Mexique : la veuve d’un maire assassiné et le chef de la police municipale arrêtés

Le maire de Temoac, dans l’État de Morelos, Valentín Lavín, a été assassiné par balles jeudi dernier à l’intérieur du palais municipal, selon la presse mexicaine. L’élu, âgé d’une quarantaine d’années, a été tué dans une zone où opèrent plusieurs groupes liés au narcotrafic.

Le parquet de Morelos a annoncé lundi l’arrestation de Marisol « N », présentée par plusieurs médias mexicains comme la veuve du maire, ainsi que de Geovany Emmanuel « N », qui dirigeait la police municipale.

Les autorités ont indiqué que ces arrestations s’inscrivaient dans le cadre d’une stratégie de lutte contre l’extorsion, sans fournir davantage de détails sur les circonstances des interpellations ni sur l’éventuelle implication des deux personnes dans le meurtre de Valentín Lavín.

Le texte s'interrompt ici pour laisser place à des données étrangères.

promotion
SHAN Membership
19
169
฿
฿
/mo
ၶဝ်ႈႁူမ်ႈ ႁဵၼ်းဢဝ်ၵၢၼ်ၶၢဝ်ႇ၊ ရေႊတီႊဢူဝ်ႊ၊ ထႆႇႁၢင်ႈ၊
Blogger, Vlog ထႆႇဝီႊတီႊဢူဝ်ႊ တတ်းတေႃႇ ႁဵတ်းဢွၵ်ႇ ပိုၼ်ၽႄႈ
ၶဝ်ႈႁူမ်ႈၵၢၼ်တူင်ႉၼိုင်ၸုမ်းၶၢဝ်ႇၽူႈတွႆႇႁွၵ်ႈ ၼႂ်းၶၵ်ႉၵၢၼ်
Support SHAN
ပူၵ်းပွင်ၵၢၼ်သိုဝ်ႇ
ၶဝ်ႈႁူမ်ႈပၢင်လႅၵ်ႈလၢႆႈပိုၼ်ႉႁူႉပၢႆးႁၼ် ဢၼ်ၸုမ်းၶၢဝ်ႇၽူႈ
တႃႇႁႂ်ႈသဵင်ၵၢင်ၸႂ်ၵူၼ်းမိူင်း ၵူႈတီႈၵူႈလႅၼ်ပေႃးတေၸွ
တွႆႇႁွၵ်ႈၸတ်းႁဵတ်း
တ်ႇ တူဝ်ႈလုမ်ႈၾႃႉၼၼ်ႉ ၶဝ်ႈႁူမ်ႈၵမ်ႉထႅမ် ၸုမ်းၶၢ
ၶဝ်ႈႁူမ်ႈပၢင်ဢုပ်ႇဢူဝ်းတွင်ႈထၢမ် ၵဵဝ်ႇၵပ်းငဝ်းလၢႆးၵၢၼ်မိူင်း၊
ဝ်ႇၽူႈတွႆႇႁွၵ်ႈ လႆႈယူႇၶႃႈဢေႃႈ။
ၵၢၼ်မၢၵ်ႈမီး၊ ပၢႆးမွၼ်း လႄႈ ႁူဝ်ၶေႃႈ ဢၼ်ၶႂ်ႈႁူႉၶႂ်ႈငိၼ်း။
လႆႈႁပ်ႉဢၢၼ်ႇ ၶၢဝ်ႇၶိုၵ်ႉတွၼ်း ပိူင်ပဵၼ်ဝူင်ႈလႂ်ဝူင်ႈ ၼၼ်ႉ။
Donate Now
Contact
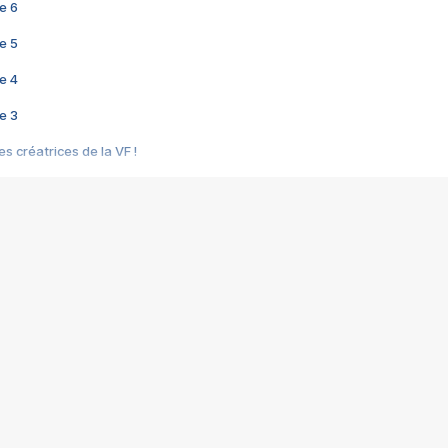
e 6
e 5
e 4
e 3
s créatrices de la VF !
e 2
e 1
e Mektoub My Love arrive enfin ! Rencontre avec Shaïn Boumedine et Sal
i : après Toni en famille
elle réalise le bouleversant Dites lui que je l'aime
ais ! Rencontre autour de Vie privée de Rebecca Zlotowski
 de Marguerite, Grave... Rencontre avec Ella Rumpf
 Les Rêveurs, un film intime sur la santé mentale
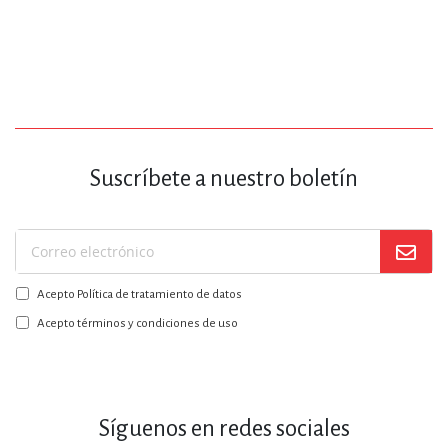
Suscríbete a nuestro boletín
Suscríbase
a
Acepto Política de tratamiento de datos
nuestro
boletín:
Acepto términos y condiciones de uso
Síguenos en redes sociales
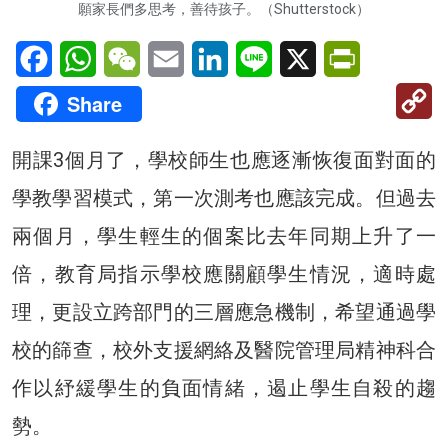
願家長們多思考，善待孩子。（Shutterstock）
Facebook
WhatsApp
WeChat
Email
LinkedIn
Line
X
PrintFriendl
C
Share
Li
開課3個月了，學校師生也應逐漸恢復面對面的
學教學習模式，第一次測考也應該完成。但過去
兩個月，學生輕生的個案比去年同期上升了一
倍，教育局指示學校應關顧學生情況，適時處
理，更設立跨部門的三層應急機制，希望通過學
校的篩查，校外支援網絡及醫院管理局精神科合
作以紓緩學生的負面情緒，遏止學生自殺的趨
勢。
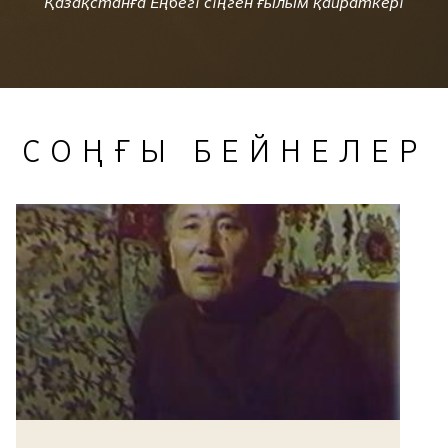
Қазақстанға Еңбегі сіңген ғылым қайраткері
СОҢҒЫ БЕЙНЕЛЕР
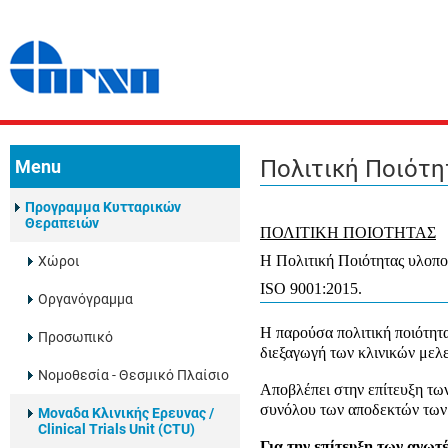
Πολιτική Ποιότη
Menu
Προγραμμα Κυτταρικών
Θεραπειών
ΠΟΛΙΤΙΚΗ ΠΟΙΟΤΗΤΑΣ
Η Πολιτική Ποιότητας υλοποι
Χώροι
ISO 9001:2015.
Οργανόγραμμα
Η παρούσα πολιτική ποιότητα
Προσωπικό
διεξαγωγή των κλινικών μελ
Νομοθεσία - Θεσμικό Πλαίσιο
Αποβλέπει στην επίτευξη των
συνόλου των αποδεκτών των 
Μοναδα Κλινικής Ερευνας /
Clinical Trials Unit (CTU)
Για την επίτευξη των αν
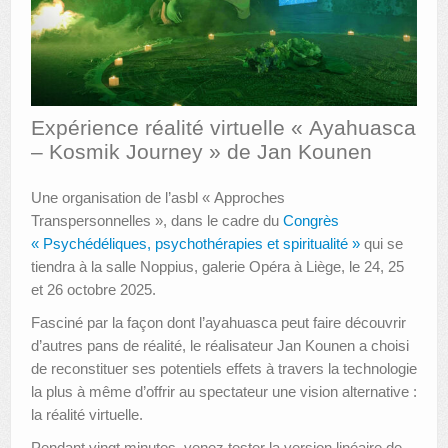
AUTRES LIEUX
ANIMATIONS DES MUSÉES
PUBLICATIONS
Expérience réalité virtuelle « Ayahuasca
– Kosmik Journey » de Jan Kounen
LES APPELS À PROJETS
LE PORTAIL DES COLLECTIONS
Une organisation de l’asbl « Approches
Transpersonnelles », dans le cadre du
Congrès
« Psychédéliques, psychothérapies et spiritualité »
qui se
tiendra à la salle Noppius, galerie Opéra à Liège, le 24, 25
et 26 octobre 2025.
Fasciné par la façon dont l’ayahuasca peut faire découvrir
d’autres pans de réalité, le réalisateur Jan Kounen a choisi
de reconstituer ses potentiels effets à travers la technologie
la plus à même d’offrir au spectateur une vision alternative :
la réalité virtuelle.
Pendant vingt minutes, venez tester la version linéaire de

Le Mexique a enregistré près d’une centaine d’assassinats de maires depuis 2006, année marquée par une forte hausse de la violence liée aux organisations de trafic de drogue.

Un des cas les plus récents ayant provoqué une vive émotion dans le pays est celui de Carlos Manzo, maire d’une commune de l’État de Michoacán, une région connue notamment pour sa production d’avocats. Il avait été tué par balles en novembre dernier lors des célébrations du Jour des morts.